Thursday, July 08, 2010

New

Dakota is back to his squeezy-eyed, purry, geriatric self. He's a fragile elderly kitty, but he's still here.

I began working on new socks.


The yarn is Three Irish Girls. Socks are comfortable, but homemade socks feel AMAZING. Hard to describe. Like a hug for your feet.



I'm actually farther along than this, but don't have pictures of the progress. I think the yarn is pretty. Like a smoothie.

The pattern is your basic rib-stitch and whatnot.



Went to a local nursery today. I recommend Plants-N-More on Canal, north of town (Redmond). They have only plants that actually grow in Central Oregon, unlike Lowe's, Fred Meyer, and some other nurseries. The couple that own the nursery are very, very nice. Also, lonely. I'm guessing they are lonely because they do an awful lot of talking while you are trying to browse and think about what to get.

I tried to give subtle hints that I just wanted some quiet: I looked downward in what I assumed was a thoughtful stance, I muttered to myself as if considering, and moved the plants around in the wagon. All the while, the nice lady watched me and then chattered on. She told me random facts about the plants I had in my wagon, or a funny anecdote about her grandson, or how often she has to water. Gah! I put a few things back because I couldn't think about what I needed for the spaces in my garden AND take in the chitchat. It was like shopping with a highly verbal toddler. They don't give a fat frog's fanny about your visual clues or your need for quiet, either.
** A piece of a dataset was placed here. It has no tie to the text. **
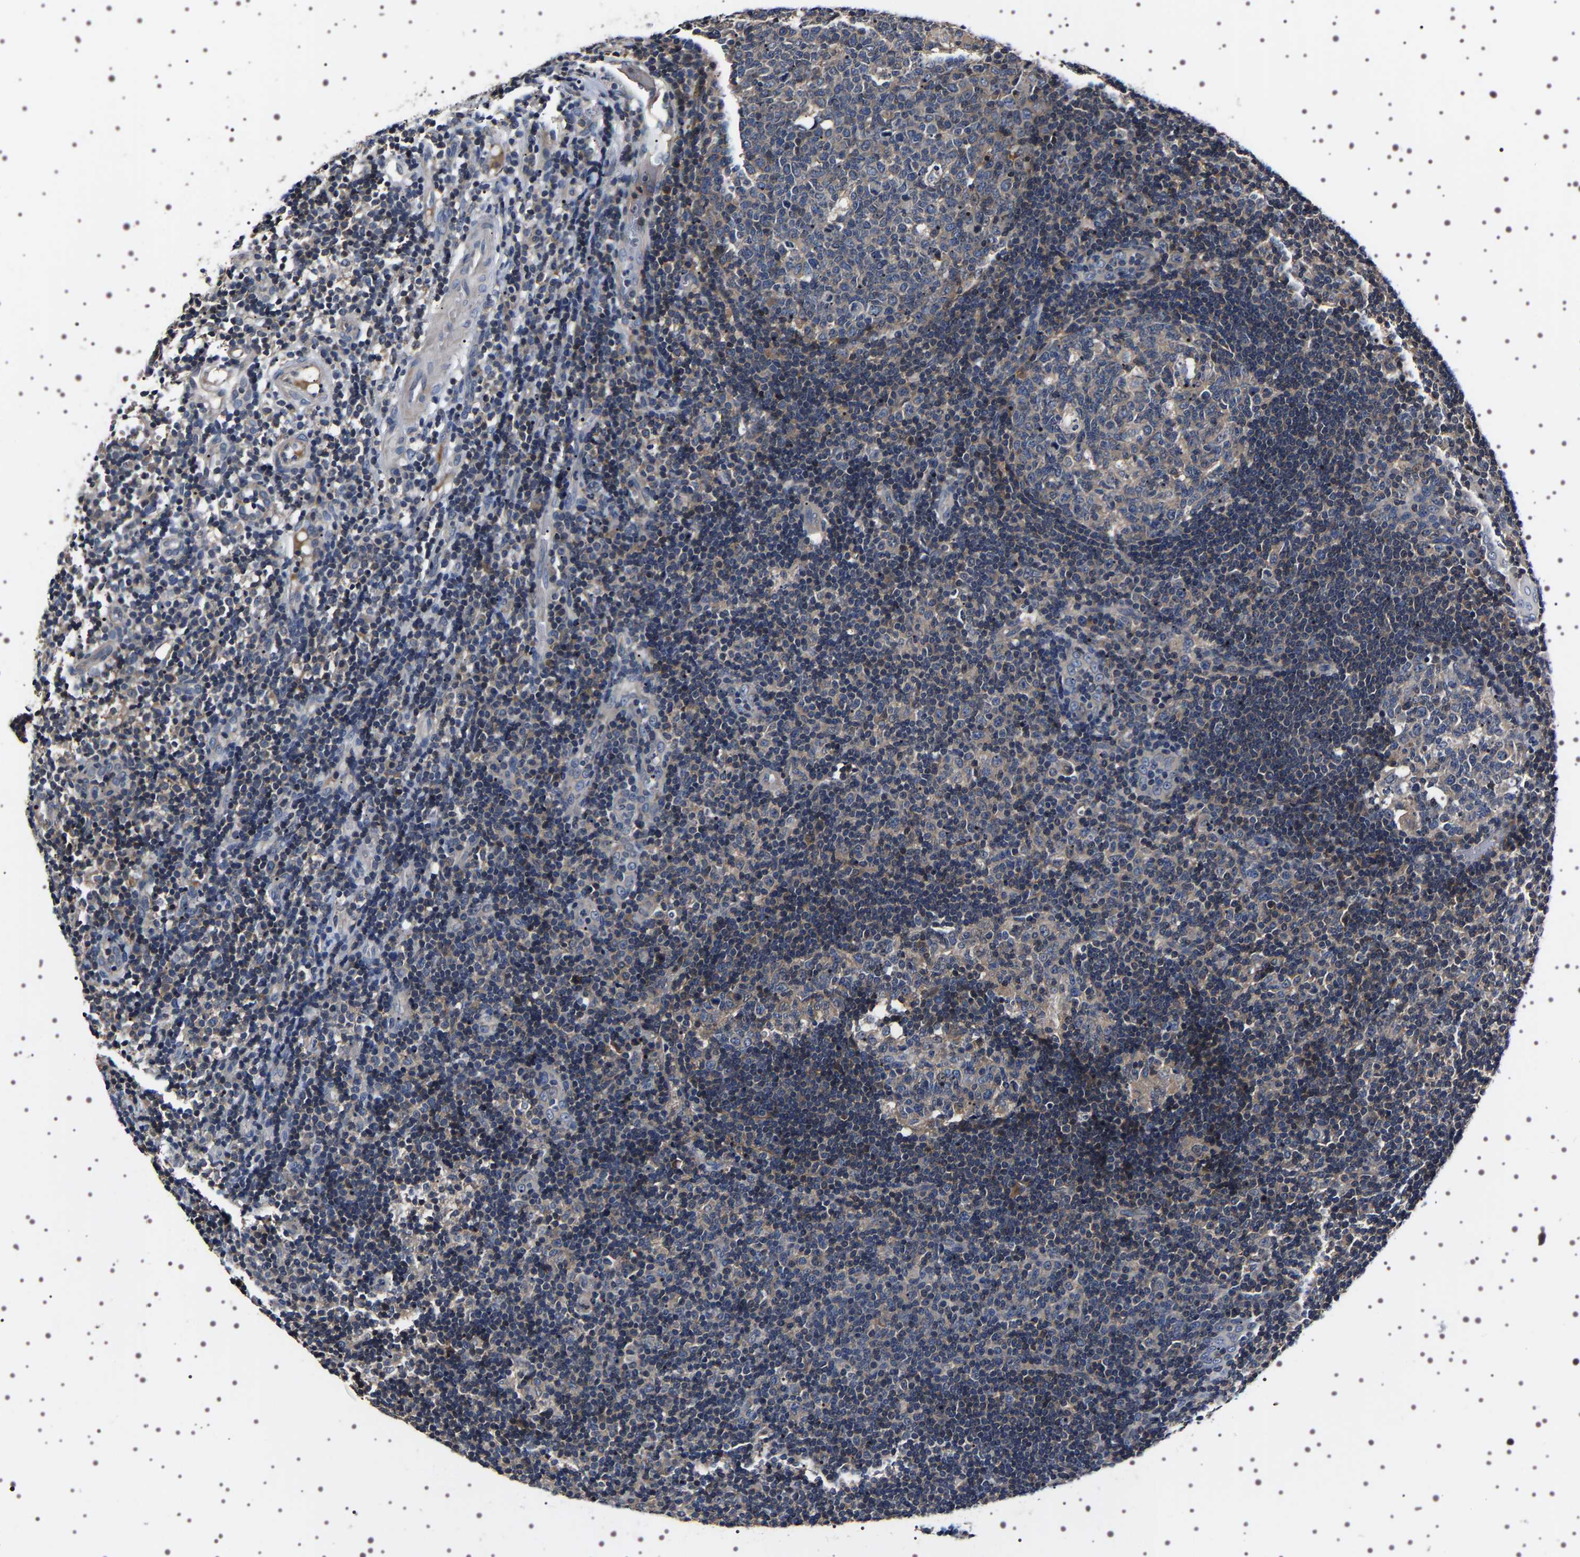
{"staining": {"intensity": "weak", "quantity": "25%-75%", "location": "cytoplasmic/membranous"}, "tissue": "tonsil", "cell_type": "Germinal center cells", "image_type": "normal", "snomed": [{"axis": "morphology", "description": "Normal tissue, NOS"}, {"axis": "topography", "description": "Tonsil"}], "caption": "Protein expression analysis of unremarkable human tonsil reveals weak cytoplasmic/membranous positivity in approximately 25%-75% of germinal center cells.", "gene": "TARBP1", "patient": {"sex": "female", "age": 40}}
OC knows to let mommy have a bit of time to think or else she (me) will go cuckoo. I can do a lot of things at once (walk and chew gum, drive and drink coffee, mow the lawn and make a grocery list) but thinking and listening at the same time just does not work.

I want to go back because their prices are reasonable and they look like they could use the business. It's just off the highway but I don't think people think about going there. They really are nice people. What can I do? I don't want to have an anxiety-ridden experience.

I have heard that people sometimes politely explain what they need, and so if I told her I wanted to look for a while, and needed to plan my purchase, that might work? Direct communication can be clear and effective. The problem is, it feels harsh to me. I worry a lot about being too harsh.

On the other hand, perhaps this woman thinks I've been rude. I've been looking at the plants in the wagon and talking to myself while she has been so attentive and helpful...

Option Two would be to never, ever go back to that place. Avoid! Problem solved.

Say, did you know that Larkspurs are one of the only true blue flowers? Most of the others that are blue are really more purple. Oi.

I'll be a grown-up and go back. But not today.